_What to produce_. Produce word for word the lines of the data below running from the one that has "a Sofware Engineer</h4>" to the one that has "- Melissa Burke", inclusive, and no others.

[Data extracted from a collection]
........

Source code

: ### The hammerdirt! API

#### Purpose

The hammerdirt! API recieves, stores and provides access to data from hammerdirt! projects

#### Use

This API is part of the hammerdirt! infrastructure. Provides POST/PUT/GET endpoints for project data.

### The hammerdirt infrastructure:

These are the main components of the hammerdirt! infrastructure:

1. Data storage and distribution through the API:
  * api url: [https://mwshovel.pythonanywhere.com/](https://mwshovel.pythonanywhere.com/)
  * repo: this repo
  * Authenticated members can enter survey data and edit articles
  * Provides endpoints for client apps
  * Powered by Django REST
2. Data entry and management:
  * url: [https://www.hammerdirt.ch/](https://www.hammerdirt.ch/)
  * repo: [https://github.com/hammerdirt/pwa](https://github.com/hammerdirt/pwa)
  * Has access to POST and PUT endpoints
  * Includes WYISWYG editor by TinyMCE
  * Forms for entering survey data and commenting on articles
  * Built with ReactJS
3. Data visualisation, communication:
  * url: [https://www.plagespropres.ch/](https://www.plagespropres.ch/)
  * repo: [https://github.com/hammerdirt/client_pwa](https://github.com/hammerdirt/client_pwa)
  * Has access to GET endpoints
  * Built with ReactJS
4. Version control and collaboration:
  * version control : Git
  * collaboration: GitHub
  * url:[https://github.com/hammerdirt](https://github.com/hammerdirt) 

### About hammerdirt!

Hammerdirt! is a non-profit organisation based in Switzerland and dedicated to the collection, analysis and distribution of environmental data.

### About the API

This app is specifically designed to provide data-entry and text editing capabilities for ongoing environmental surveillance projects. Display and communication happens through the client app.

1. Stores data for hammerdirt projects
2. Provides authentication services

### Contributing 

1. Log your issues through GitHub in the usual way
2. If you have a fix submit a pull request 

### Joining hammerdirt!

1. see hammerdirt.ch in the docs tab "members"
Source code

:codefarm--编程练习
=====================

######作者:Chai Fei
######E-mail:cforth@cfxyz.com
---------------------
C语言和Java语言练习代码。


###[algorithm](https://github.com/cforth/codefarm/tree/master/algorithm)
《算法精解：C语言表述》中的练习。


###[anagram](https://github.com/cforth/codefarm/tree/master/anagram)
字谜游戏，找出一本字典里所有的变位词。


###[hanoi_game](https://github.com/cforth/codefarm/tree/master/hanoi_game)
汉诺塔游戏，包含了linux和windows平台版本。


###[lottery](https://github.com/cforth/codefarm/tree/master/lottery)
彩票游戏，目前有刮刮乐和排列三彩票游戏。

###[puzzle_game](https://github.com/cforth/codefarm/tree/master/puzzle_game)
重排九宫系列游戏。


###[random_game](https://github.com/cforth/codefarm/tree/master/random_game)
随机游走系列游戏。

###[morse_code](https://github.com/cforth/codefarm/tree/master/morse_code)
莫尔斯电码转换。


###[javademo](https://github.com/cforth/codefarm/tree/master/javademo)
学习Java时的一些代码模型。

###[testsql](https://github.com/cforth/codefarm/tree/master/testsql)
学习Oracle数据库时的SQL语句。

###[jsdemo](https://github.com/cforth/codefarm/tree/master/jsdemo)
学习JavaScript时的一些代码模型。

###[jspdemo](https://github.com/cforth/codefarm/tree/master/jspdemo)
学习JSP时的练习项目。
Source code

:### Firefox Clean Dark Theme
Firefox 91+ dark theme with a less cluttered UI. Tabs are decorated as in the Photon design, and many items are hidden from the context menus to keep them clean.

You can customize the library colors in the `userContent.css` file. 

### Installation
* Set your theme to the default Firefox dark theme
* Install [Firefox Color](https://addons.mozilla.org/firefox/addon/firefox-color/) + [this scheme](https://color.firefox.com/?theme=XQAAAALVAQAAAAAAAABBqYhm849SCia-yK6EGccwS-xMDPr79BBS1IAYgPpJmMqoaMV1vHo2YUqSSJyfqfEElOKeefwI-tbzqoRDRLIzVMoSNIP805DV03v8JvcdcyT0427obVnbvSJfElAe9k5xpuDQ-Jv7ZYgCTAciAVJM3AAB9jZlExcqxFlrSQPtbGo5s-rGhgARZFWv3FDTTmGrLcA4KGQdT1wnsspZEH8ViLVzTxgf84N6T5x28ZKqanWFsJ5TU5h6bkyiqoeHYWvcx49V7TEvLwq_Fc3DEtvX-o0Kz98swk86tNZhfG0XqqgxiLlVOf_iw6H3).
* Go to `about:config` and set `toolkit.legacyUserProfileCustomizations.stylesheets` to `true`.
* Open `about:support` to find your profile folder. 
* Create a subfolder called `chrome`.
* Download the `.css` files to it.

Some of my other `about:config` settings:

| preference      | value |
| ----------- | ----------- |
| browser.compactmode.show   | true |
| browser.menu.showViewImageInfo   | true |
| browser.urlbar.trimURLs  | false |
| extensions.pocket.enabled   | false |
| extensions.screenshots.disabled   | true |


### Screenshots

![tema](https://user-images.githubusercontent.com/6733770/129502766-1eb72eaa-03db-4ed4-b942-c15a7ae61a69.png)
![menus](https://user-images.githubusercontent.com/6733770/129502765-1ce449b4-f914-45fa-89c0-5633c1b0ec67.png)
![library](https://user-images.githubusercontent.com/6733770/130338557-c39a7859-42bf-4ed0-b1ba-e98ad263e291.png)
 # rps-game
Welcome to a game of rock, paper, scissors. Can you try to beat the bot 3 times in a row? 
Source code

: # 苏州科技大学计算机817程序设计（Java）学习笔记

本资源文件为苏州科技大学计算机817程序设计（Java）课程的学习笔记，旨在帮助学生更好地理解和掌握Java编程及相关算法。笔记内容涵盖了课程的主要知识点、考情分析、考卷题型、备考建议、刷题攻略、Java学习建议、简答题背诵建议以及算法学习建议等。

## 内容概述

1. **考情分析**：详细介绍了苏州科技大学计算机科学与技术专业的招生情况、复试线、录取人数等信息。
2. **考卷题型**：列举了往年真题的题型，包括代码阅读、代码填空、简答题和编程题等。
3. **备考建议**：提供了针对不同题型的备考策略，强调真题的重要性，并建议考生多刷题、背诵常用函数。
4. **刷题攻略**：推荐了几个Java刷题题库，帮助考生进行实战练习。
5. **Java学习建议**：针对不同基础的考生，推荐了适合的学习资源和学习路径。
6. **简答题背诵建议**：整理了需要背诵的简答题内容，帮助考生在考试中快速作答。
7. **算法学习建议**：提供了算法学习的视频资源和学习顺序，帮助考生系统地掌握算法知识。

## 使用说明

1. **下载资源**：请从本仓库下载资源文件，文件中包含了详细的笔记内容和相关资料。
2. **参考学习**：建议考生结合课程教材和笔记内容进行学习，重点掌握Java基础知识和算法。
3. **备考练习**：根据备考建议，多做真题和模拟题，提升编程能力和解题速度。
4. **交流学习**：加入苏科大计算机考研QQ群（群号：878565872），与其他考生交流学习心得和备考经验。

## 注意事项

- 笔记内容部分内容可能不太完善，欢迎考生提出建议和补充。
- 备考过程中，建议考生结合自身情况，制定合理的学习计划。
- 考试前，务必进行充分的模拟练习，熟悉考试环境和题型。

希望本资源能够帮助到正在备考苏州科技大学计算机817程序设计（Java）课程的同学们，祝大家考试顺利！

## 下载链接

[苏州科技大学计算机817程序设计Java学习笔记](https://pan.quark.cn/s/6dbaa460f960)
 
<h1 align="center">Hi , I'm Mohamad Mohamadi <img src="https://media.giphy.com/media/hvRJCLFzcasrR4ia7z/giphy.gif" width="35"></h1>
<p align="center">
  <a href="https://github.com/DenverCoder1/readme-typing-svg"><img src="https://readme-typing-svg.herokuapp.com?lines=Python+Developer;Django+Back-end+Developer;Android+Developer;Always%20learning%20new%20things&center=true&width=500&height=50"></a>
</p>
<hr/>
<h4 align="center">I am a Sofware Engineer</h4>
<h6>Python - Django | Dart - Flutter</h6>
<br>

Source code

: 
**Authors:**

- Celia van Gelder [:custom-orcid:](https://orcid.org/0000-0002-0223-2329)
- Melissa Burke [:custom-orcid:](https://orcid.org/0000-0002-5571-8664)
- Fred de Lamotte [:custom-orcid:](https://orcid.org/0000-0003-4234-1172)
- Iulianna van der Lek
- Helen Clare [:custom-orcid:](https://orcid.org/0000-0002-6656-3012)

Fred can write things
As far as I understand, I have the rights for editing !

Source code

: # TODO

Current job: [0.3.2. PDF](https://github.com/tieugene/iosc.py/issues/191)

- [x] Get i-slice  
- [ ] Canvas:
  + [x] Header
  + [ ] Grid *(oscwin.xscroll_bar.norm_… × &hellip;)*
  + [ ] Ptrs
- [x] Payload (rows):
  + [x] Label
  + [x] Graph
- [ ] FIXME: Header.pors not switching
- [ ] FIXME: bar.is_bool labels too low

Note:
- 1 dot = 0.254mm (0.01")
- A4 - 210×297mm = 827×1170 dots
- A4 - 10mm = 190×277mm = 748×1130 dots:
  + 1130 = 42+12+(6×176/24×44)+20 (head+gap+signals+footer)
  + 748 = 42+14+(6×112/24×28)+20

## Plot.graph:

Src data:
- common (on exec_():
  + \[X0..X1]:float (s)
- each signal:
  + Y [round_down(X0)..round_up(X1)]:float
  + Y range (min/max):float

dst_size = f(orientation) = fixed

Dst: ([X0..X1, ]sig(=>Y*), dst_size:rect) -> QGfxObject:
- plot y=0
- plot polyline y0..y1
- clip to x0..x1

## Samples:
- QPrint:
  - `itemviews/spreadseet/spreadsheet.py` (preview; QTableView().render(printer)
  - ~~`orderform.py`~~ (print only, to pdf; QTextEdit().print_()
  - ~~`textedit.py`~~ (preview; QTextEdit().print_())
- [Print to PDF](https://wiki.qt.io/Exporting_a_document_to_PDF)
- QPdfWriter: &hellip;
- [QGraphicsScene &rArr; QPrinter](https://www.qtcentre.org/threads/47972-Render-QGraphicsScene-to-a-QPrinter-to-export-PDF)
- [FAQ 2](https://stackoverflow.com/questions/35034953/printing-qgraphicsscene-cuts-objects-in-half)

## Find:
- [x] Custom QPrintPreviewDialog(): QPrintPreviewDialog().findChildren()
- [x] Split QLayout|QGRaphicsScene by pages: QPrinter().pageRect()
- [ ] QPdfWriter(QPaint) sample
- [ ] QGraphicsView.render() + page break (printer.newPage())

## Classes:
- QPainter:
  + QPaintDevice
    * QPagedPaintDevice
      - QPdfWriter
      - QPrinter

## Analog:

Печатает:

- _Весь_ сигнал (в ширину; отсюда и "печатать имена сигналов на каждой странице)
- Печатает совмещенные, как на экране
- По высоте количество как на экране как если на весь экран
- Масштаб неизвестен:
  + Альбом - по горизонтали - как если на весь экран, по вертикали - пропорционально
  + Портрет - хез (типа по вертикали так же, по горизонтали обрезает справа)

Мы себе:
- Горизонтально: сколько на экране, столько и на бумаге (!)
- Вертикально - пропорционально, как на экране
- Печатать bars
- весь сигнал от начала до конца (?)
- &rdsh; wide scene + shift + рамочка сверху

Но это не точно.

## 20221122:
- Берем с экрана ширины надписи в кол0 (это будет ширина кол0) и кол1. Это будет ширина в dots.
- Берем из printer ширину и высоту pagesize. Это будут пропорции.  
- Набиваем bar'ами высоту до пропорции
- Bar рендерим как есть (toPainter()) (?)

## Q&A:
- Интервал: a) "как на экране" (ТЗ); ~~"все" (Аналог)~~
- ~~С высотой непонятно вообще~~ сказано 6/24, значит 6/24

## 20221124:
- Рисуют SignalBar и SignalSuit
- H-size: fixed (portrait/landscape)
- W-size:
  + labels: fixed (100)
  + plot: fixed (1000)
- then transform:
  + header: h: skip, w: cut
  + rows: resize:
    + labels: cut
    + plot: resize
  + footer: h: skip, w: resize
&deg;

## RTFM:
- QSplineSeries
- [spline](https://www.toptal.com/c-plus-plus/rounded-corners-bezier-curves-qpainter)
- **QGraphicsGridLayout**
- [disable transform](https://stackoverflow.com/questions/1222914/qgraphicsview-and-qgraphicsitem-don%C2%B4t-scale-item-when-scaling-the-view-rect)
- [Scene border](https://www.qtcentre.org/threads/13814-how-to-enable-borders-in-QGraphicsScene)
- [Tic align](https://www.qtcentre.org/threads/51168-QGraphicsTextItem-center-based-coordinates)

........

_Response box_.
<h4 align="center">I am a Sofware Engineer</h4>
<h6>Python - Django | Dart - Flutter</h6>
<br>

Source code

: 
**Authors:**

- Celia van Gelder [:custom-orcid:](https://orcid.org/0000-0002-0223-2329)
- Melissa Burke [:custom-orcid:](https://orcid.org/0000-0002-5571-8664)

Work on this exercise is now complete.